**What you have to do:** Give back exactly the lines of the material below, starting with the line with "stainless steel microwave" and going on through the line with "curtain rod, located at <box>422,124,531,136</box>".

**Extracted information:**

:::

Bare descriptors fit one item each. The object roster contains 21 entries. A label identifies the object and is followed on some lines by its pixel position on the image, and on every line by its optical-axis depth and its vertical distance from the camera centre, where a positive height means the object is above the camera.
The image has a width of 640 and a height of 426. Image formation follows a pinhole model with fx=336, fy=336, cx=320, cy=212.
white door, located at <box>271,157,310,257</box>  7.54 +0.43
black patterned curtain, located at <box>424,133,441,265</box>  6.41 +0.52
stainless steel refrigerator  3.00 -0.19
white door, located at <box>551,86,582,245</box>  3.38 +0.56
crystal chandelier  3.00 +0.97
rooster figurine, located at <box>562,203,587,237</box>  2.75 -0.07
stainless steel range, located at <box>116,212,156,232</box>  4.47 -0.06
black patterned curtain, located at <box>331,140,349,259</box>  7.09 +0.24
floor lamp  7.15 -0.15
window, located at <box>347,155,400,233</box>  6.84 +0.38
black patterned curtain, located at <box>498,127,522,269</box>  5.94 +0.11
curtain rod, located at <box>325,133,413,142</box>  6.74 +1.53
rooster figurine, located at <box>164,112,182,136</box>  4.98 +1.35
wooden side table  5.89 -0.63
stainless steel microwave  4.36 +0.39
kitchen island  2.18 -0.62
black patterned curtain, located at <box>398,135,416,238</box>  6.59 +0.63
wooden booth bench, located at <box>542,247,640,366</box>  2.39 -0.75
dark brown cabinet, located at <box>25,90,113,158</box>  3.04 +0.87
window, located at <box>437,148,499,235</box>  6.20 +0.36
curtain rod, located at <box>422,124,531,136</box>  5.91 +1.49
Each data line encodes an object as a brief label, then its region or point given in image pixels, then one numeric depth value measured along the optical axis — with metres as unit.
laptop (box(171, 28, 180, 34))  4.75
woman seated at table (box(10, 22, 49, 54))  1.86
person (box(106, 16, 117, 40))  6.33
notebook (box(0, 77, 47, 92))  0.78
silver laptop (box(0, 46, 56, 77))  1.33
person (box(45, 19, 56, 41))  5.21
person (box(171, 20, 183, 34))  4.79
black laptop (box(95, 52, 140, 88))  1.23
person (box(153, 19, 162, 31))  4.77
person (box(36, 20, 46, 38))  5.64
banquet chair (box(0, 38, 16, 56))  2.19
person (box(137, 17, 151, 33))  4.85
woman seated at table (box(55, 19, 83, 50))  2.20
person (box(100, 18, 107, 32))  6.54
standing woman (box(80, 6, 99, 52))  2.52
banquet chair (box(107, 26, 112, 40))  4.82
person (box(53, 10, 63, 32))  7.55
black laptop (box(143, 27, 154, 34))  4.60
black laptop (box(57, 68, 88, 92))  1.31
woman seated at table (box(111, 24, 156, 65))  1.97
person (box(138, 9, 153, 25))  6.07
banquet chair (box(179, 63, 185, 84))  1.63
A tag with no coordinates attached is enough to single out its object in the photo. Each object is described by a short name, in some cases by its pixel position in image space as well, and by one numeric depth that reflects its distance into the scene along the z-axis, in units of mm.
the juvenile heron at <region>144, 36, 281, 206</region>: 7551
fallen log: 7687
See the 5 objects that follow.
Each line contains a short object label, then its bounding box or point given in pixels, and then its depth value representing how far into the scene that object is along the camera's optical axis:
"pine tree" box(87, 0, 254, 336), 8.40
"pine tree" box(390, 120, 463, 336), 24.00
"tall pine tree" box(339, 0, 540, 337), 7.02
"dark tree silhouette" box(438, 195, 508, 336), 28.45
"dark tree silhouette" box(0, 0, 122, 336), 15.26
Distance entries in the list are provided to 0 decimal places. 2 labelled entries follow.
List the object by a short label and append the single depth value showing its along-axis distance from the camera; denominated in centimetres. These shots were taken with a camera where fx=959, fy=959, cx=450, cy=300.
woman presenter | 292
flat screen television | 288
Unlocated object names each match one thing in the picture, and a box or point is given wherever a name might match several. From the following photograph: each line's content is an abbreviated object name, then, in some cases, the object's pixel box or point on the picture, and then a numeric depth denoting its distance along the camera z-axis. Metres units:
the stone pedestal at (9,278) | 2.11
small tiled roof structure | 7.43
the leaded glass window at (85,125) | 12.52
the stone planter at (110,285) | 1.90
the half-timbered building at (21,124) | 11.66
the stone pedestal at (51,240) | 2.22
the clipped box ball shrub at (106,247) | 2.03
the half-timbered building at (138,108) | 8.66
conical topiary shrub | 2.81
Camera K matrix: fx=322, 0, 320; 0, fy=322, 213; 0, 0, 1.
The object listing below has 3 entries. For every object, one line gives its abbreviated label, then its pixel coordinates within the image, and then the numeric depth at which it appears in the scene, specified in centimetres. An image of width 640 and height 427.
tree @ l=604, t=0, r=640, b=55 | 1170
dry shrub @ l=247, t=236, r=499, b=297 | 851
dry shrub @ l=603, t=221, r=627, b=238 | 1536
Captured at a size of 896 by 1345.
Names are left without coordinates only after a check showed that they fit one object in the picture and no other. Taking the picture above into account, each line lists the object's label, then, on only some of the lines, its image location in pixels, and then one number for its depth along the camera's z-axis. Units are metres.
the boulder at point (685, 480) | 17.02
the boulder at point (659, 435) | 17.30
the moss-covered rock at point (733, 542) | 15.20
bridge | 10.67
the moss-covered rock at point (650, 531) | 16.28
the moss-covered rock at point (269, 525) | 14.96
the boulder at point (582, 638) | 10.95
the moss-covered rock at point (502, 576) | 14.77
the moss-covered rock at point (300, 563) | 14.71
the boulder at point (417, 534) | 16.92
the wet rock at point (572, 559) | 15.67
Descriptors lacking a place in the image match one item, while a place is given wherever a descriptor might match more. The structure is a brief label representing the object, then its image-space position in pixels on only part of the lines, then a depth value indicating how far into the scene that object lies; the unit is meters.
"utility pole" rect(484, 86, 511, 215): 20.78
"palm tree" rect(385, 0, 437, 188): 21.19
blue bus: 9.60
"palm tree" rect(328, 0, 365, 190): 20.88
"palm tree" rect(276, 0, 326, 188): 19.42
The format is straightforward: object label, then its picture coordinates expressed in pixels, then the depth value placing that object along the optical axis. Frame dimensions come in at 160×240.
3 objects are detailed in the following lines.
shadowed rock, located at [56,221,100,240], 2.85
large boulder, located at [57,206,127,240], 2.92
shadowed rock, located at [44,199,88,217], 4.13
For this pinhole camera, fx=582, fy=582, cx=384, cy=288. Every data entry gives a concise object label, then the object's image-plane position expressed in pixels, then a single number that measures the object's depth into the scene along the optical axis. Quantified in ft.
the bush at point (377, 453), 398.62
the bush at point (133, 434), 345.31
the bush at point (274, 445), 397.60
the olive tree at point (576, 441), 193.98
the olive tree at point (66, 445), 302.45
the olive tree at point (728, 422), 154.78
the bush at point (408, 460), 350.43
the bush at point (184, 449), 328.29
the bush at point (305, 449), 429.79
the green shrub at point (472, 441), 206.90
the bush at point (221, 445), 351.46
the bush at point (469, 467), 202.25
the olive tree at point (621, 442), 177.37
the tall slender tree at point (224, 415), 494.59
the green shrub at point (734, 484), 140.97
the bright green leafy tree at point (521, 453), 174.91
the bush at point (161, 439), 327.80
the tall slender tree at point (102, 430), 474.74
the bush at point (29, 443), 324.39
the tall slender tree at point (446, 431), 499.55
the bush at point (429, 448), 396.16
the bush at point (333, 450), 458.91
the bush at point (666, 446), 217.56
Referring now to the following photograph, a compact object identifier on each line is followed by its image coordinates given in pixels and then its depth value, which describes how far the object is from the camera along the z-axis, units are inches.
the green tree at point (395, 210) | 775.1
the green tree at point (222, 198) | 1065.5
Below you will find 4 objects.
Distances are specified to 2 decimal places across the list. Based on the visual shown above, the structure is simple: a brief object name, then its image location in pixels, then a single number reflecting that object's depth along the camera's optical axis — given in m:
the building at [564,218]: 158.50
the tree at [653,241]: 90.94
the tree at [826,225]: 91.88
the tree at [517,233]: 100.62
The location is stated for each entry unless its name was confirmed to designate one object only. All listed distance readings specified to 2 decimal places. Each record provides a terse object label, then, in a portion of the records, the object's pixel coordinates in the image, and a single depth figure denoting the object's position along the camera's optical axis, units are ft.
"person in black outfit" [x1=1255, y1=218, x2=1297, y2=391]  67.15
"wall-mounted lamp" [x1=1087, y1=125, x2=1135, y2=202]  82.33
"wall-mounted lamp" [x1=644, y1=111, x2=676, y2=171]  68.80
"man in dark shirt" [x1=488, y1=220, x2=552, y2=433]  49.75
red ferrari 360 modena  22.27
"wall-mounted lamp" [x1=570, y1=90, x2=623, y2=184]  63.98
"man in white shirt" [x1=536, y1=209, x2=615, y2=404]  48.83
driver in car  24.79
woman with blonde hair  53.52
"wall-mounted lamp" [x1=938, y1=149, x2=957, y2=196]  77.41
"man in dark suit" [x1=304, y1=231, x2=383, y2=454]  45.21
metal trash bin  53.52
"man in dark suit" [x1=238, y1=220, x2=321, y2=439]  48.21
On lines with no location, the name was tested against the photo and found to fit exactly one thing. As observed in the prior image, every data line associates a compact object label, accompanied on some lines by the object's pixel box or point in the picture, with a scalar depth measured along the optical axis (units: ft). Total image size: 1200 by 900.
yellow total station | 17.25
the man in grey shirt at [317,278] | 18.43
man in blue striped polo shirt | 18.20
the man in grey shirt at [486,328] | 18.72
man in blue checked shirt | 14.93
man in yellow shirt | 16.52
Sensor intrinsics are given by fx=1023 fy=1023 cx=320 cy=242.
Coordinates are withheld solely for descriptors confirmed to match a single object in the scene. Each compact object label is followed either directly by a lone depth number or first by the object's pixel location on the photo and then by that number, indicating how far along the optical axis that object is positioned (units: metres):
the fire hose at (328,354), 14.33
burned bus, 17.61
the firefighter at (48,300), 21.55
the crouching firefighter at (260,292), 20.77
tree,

:::

**Written solution:**
stainless steel microwave  4.36 +0.39
kitchen island  2.18 -0.62
black patterned curtain, located at <box>398,135,416,238</box>  6.59 +0.63
wooden booth bench, located at <box>542,247,640,366</box>  2.39 -0.75
dark brown cabinet, located at <box>25,90,113,158</box>  3.04 +0.87
window, located at <box>437,148,499,235</box>  6.20 +0.36
curtain rod, located at <box>422,124,531,136</box>  5.91 +1.49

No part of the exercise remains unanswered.